MARTA officials wanted the spending limits permanently lifted, but had agreed to the three-year suspension as a compromise. But a group of Democrats in the House opposed the measure because they wanted a more permanent fix. The result was that the legislation was, in the words of MARTOC Chairman Mike Jacobs, “torpedoed.”

The legislature could pass the bill early next session, which would keep the exemption in effect, Jacobs said. If that doesn’t happen, the combination of still-low sales tax revenue and the spending restriction will force the agency to “gut significant parts of the service,” MARTA’s General Manager, Beverly Scott told The AJC.

MARTA is also looking at other was to trim costs, including increasing non-union employees’ health care contributions and reducing management staff, The AJC reported. The agency expects to find even more places to cut expenses when it analyzes the findings from the second part of a three-phase audit at the end of this year.

Scott on cuts and capacity, Flowers leaves TIA campaign, and TIGGER funds power Laredo

4 Dec

It’s difficult to remember the last time MARTA was adding rather than subtracting service. For years now, bus coverage has been attenuated and train headways have crept into the double digits, all in an effort to address budget shortfalls. But in an interview concerning the agency’s ongoing three-phase audit, MARTA’s general manager Beverly Scott described just how badly attempts at “cutting our way” back into the black have undermined the system’s functionality:

“We are operating at less than 30 percent of our capacity,” she said. “We have the ability to run our trains every 90 seconds (at peak times, MARTA trains run about every eight minutes).

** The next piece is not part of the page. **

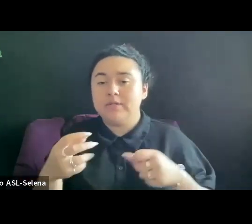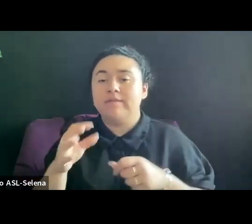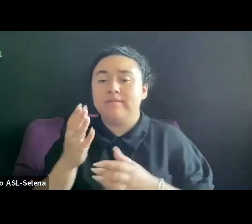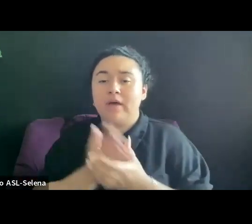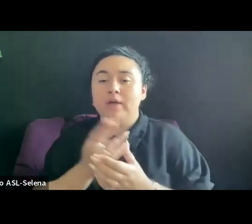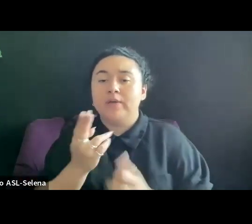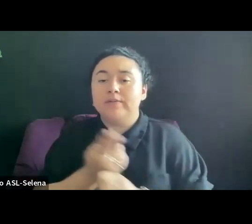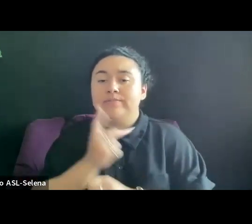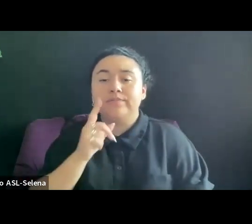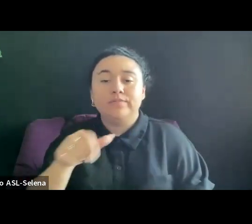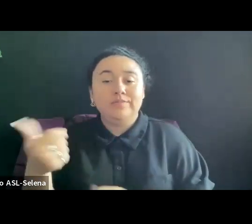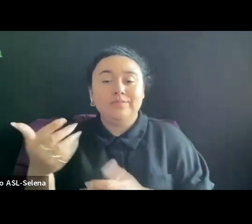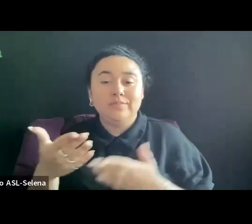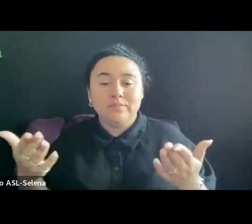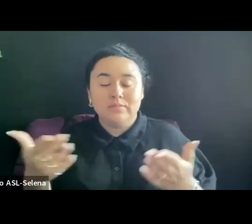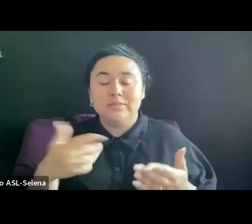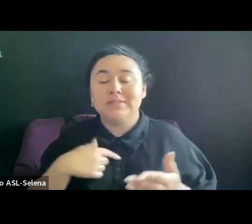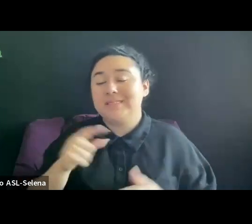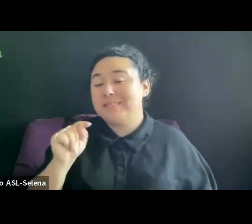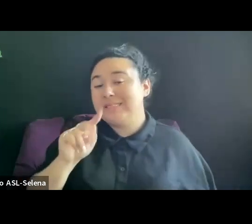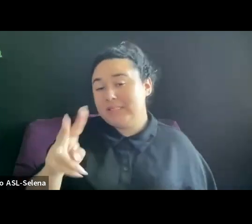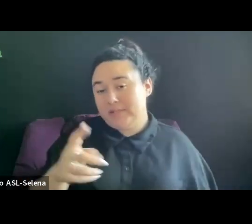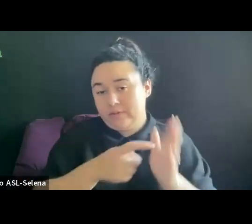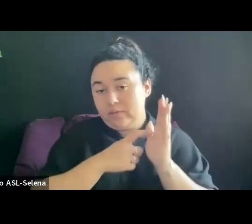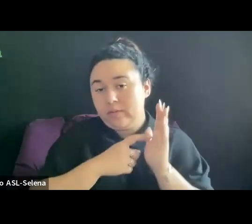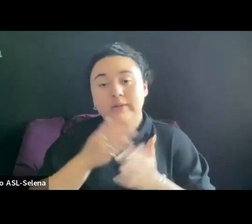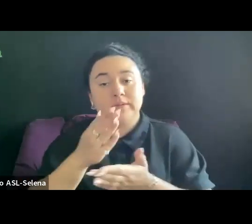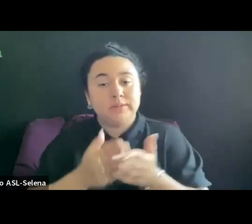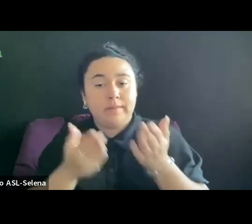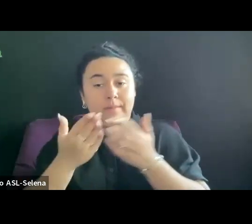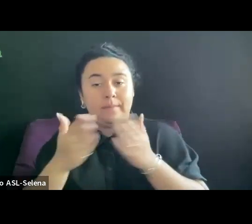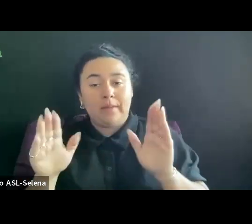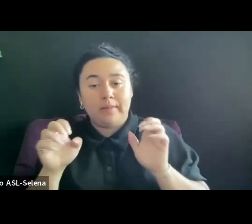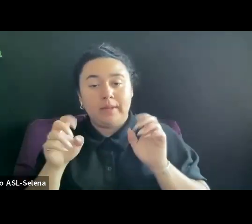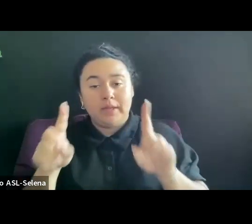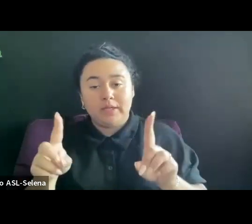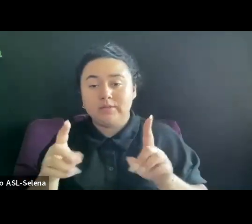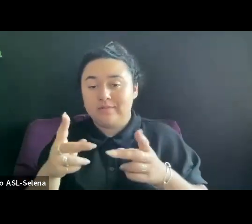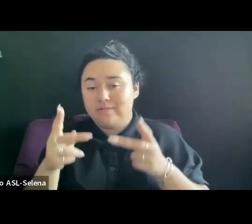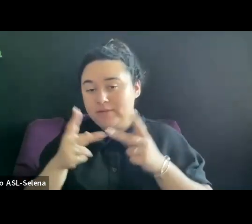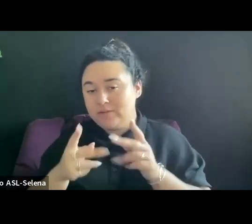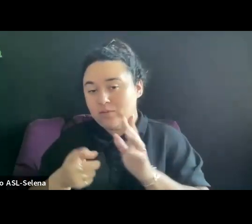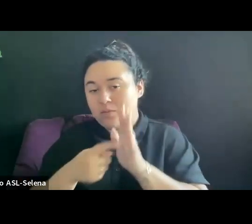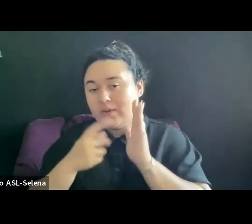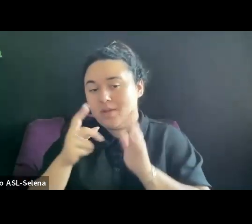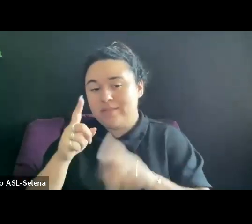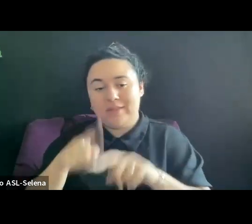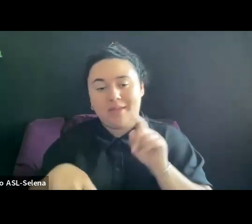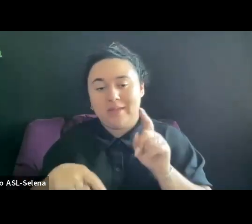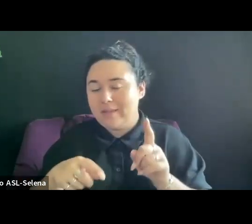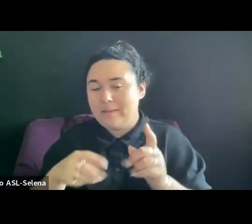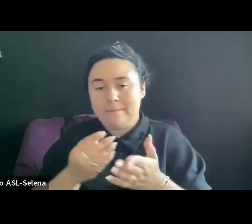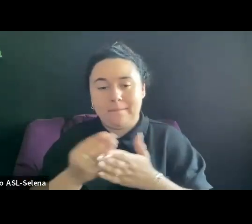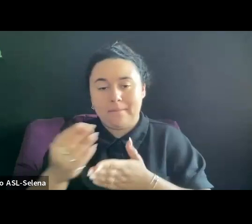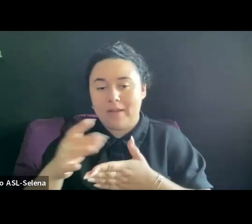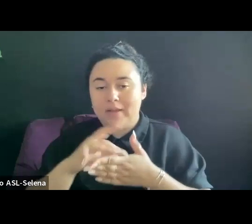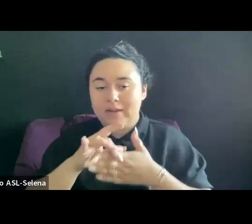AND SOME PUBLIC EDUCATIONAL FACILITIES REQUIRE THEM BECAUSE THEY CAN'T BUY CONTENT THAT DOESN'T HAVE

We need to have travel times that are competitive.”

  • Also from The Saporta Report:

Another member of the regional team charged with generating voter support for next summer’s transportation sales tax referendum has disembarked. Communications Manager Liz Flowers resigned in mid-November. Glenn Totten, former lead consultant for the campaign, resigned in August.

  • Another MARTA tidbit:

MARTA’s Laredo bus maintenance facility is now the site of what the agency says is “is the largest solar canopy in Georgia and the second largest structure of its kind at a United States transit system.”  The structure was built with $10.8 million in federal TIGGER grant funding awarded in 2009.  It provides cover for 220 bus parking stalls, which are lit by solar-powered LEDs. Laredo operates 24 hours a day and the new canopy’s photovoltaic cells are producing “enough electricity to offset a significant portion of this facility’s annual electricity consumption,” MARTA said in a press release.

Officials at Laredo bus facility ribbon cutting

Officials and technology company representatives attend the Laredo facility's solar canopy ribbon-cutting. Photo courtesy of MARTA

In addition to reducing electricity consumption and producing light for nighttime work,  the canopy will provide shade during the day. It’s expected to reduce the temperature underneath it by “between 20 and 30 degrees” during the summer, decreasing the need for air conditioning and fuel use by idling buses.

See the photo at Metro Magazine for a better idea of the canopy’s size.